Pardon the analogy, but Cop Out did to police movies what BP did to the Gulf coast. It took perfectly good actors and polluted them with brainless dialogue and a plot with more holes than a block of Swiss cheese. But if Cop Out was the oil spill that contaminated cop comedy, then The Other Guys is the cleanup. Fueled by a script written by Chris Henchy and long-time Will Ferrell collaborator Adam McKay, The Other Guys offers 107 minutes of sidesplitting mayhem. It won’t win over audiences the way last year’s The Hangover did, but for the most part, hilarity ensues.

Will Ferrell is Allen Gamble, a New York detective with a background in forensic accounting. Despite Allen’s warm demeanor and desire to improve the community he earns less respect than Rodney Dangerfield. Officer Terry Hoitz (Mark Wahlberg) sits across from Allen at the station, and due to accidently shooting a prominent athlete, doesn’t get to do real police work. Tired of sitting on the sidelines, Allen and Terry seek to earn admiration from the police force. And when they stumble on a case that could end up being one of the biggest crimes in New York, Allen and Terry realize they finally have an opportunity to make a name for themselves.

Their biggest obstacle, however, isn’t the criminal they try to pursue. It’s each other. Allen and Terry’s personalities clash like water and oil — Allen’s composed nature is consistently challenged by Terry’s irascibility. But when they are together, it’s difficult to tell who will erupt first: Terry, or the audience with laughter.

A key reason why The Other Guys works is because of the story. It is a zany one. Just imagine taking all the clichés that go into a comedy and throwing them out the window. In addition, the film’s pace is that of a police chase, and audiences watching will surely be thrown for a loop by the film’s relentless twists and turns.

But it’s the actors that lead this law-enforcement laugh fest. Mark Wahlberg is known for his action roles rather than comedy, but his portrayal of irate Terry can’t be missed. Terry’s aggression makes the movie that much sillier, and his character’s amusing volatility turns The Other Guys into a full-fledged farce.

Michael Keaton, fresh off his role of Ken in Toy Story 3, is uproarious as Allen and Terry’s captain. I won’t reveal the details here, but his character plays a key part in one of the best running gags all year.

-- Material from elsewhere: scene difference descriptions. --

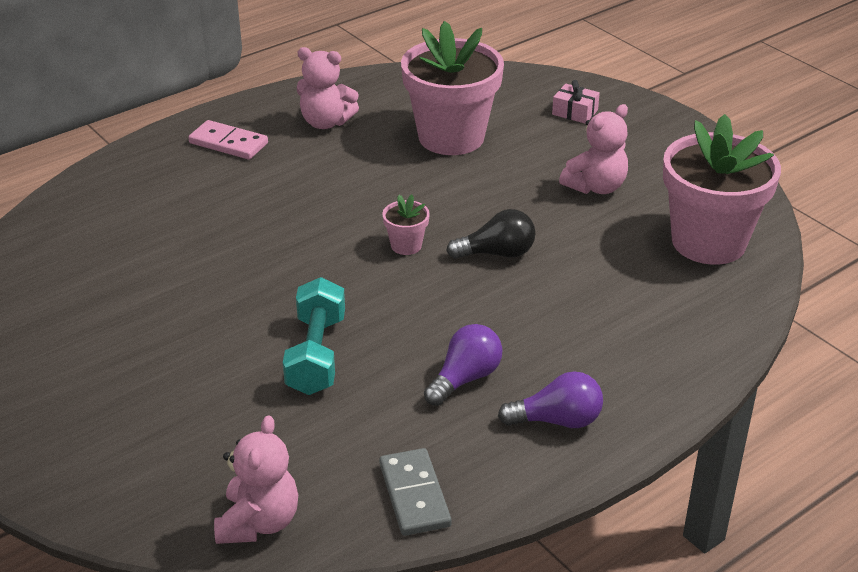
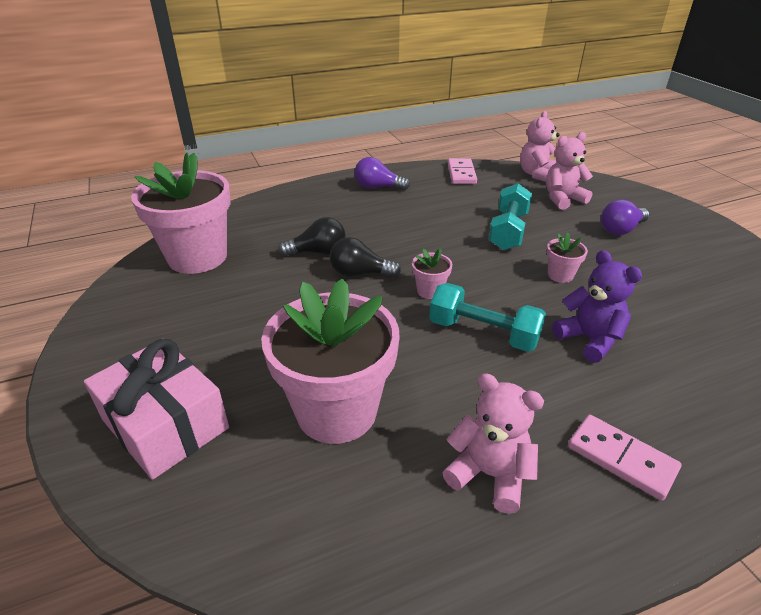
camera: 165 degrees left, 0 degrees up
(231, 221) = (589, 339): none -> purple teddy bear
(249, 291) = (560, 275): none -> pink flower pot
(339, 211) = (483, 333): none -> turquoise dumbbell
(414, 495) = (461, 173): grey domino -> pink domino
(465, 378) = (418, 208): purple light bulb -> purple light bulb (621, 229)
(567, 273) = (318, 252): none -> black light bulb
(575, 112) = (165, 424): pink gift -> pink gift, size x2.14
(596, 187) = (235, 317): pink teddy bear -> pink teddy bear (563, 199)

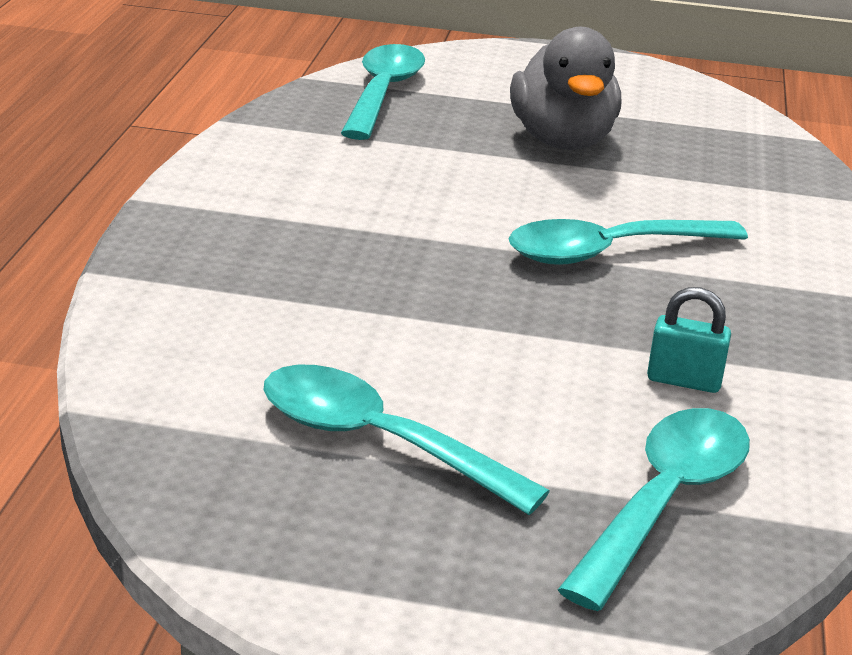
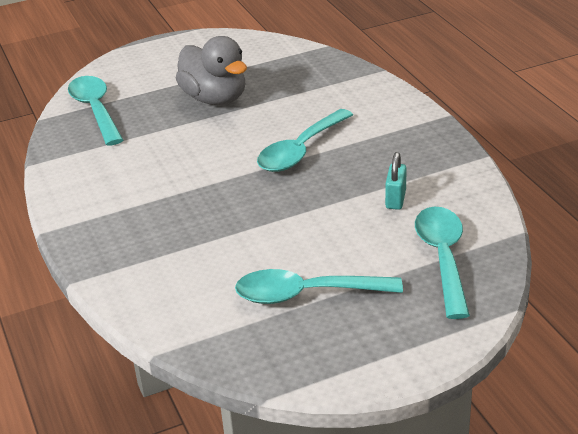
camera: 30 degrees left, 5 degrees up
(684, 380) = (395, 199): turquoise padlock -> turquoise padlock turned 60 degrees counterclockwise

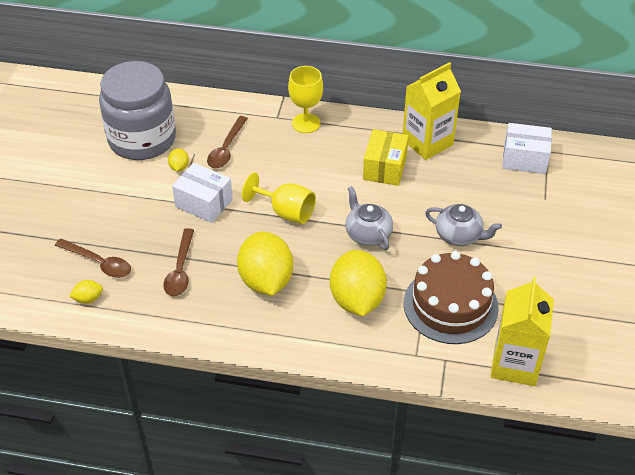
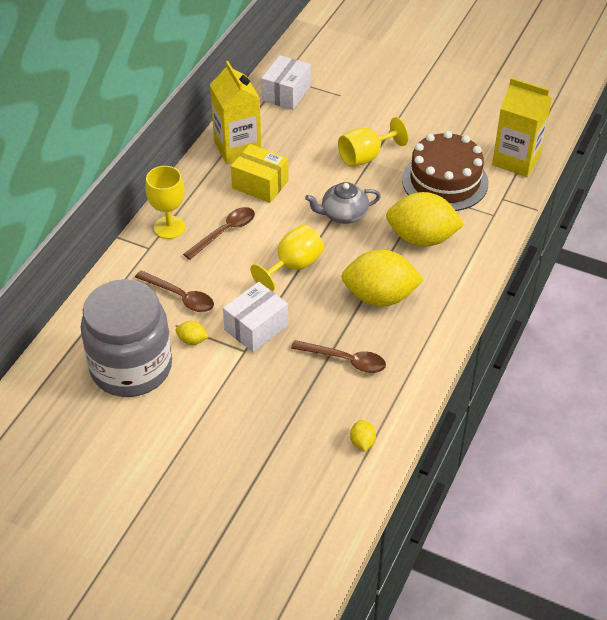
camera: 75 degrees left, 0 degrees up
(99, 263) = (313, 428): brown spoon -> brown spoon (225, 232)
(459, 235) = (366, 156): grey teapot -> yellow goblet

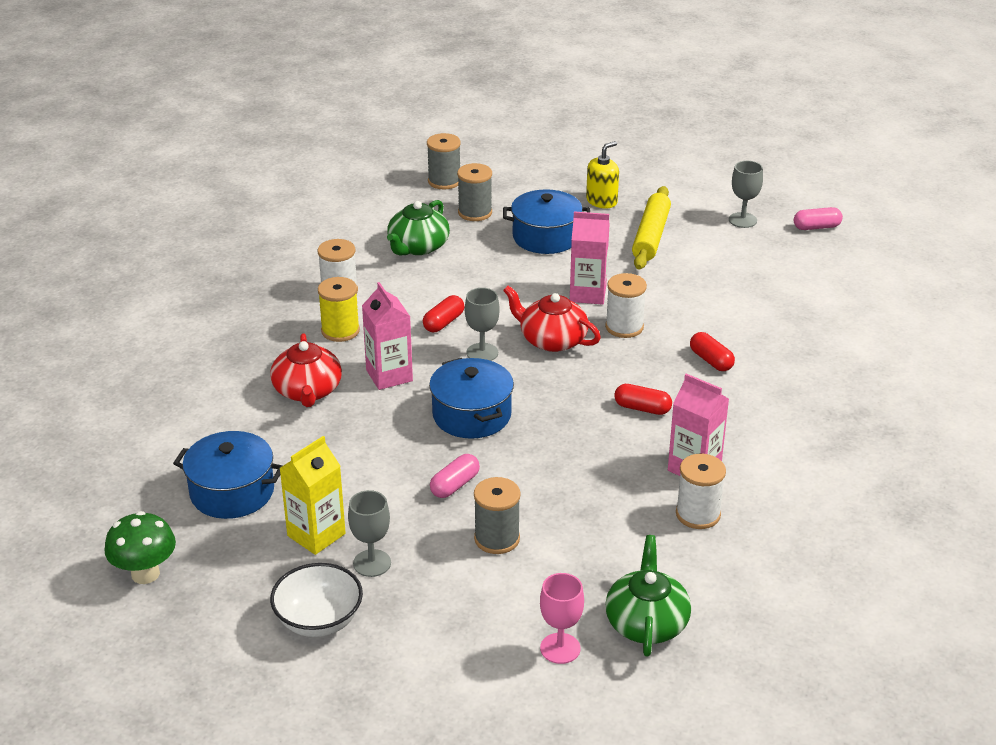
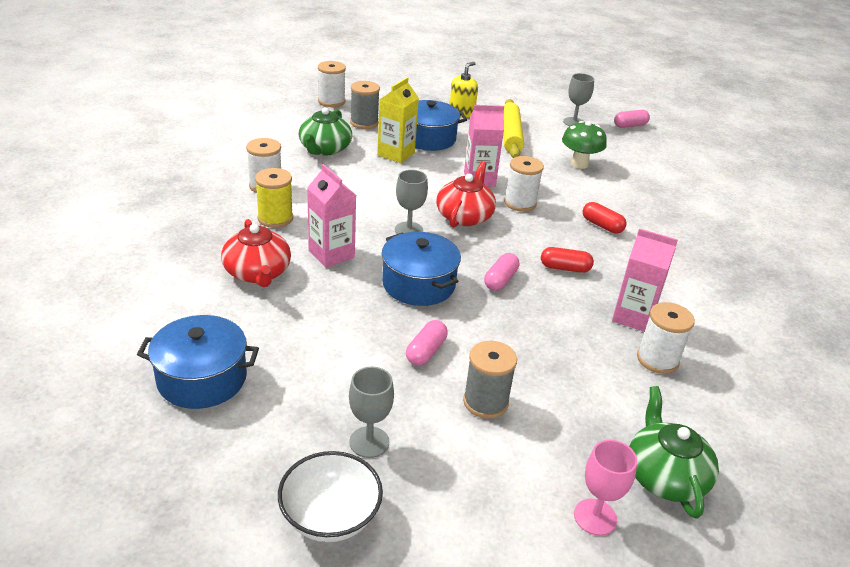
camera: 15 degrees left, 0 degrees up
(145, 574) = (118, 483): green mushroom -> green mushroom (579, 164)
(316, 535) = (302, 416): yellow carton -> yellow carton (396, 154)
(443, 322) = (366, 207): red capsule -> none
(444, 181) = (331, 101): grey spool -> white spool
(552, 340) = (464, 216): red teapot -> red teapot turned 90 degrees clockwise
(563, 416) = (500, 280): none -> pink capsule

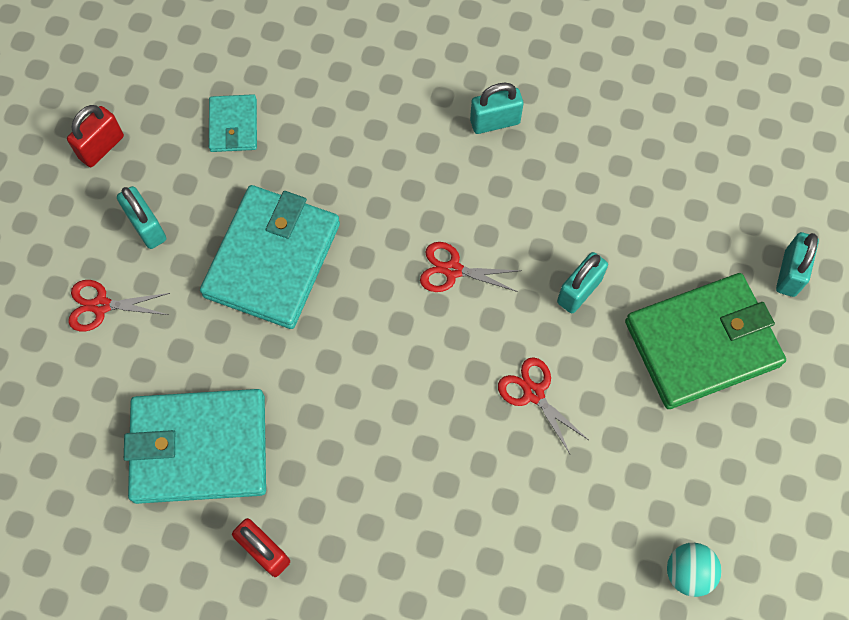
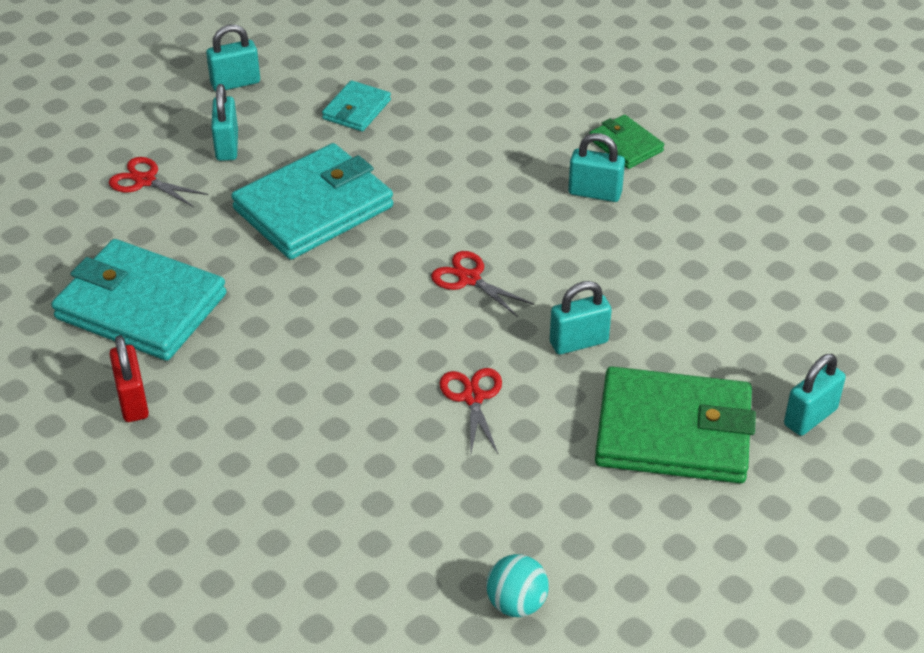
camera: 30 degrees right, 25 degrees down
(101, 147) = (235, 83): red padlock -> turquoise padlock
(487, 54) = (625, 145): none -> green wallet

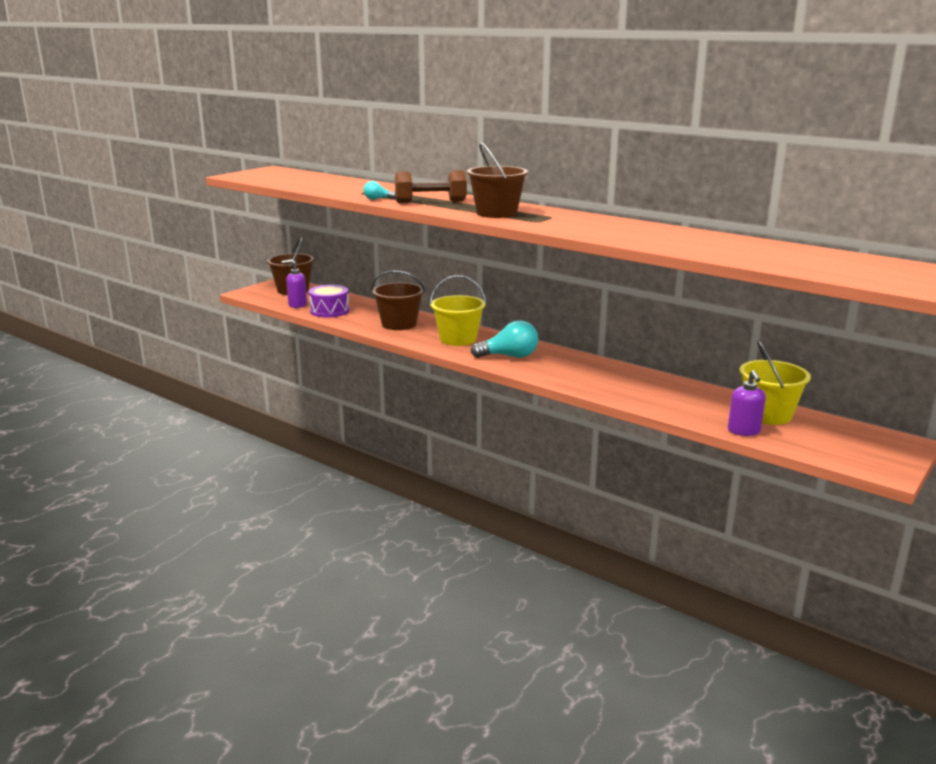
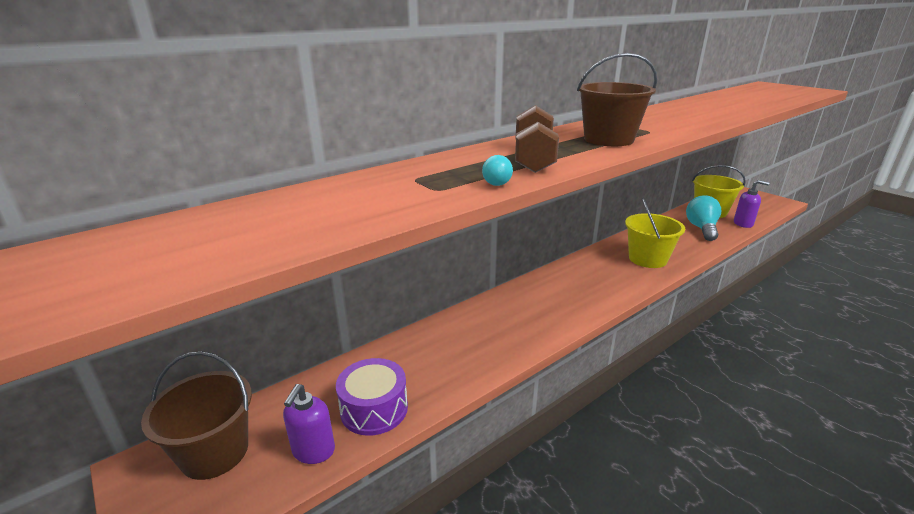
camera: 75 degrees left, 5 degrees up
(399, 324) = (469, 343): brown bucket -> none
(458, 339) = (539, 307): yellow bucket -> yellow bucket (647, 259)
(509, 356) = (597, 284): turquoise light bulb -> turquoise light bulb (701, 229)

And then there’s Will. If there’s one person who deserves credit for making The Other Guys one of the few enjoyable summer comedies, it’s Will Ferrell. It is no question that Ferrell is a seasoned veteran in the field of comedy, and his experience proves to be his biggest asset: The Other Guys breathes new life into the cop comedy canon, and is one of the few bright spots in an otherwise unfunny summer. It almost makes up for Cop Out. Almost.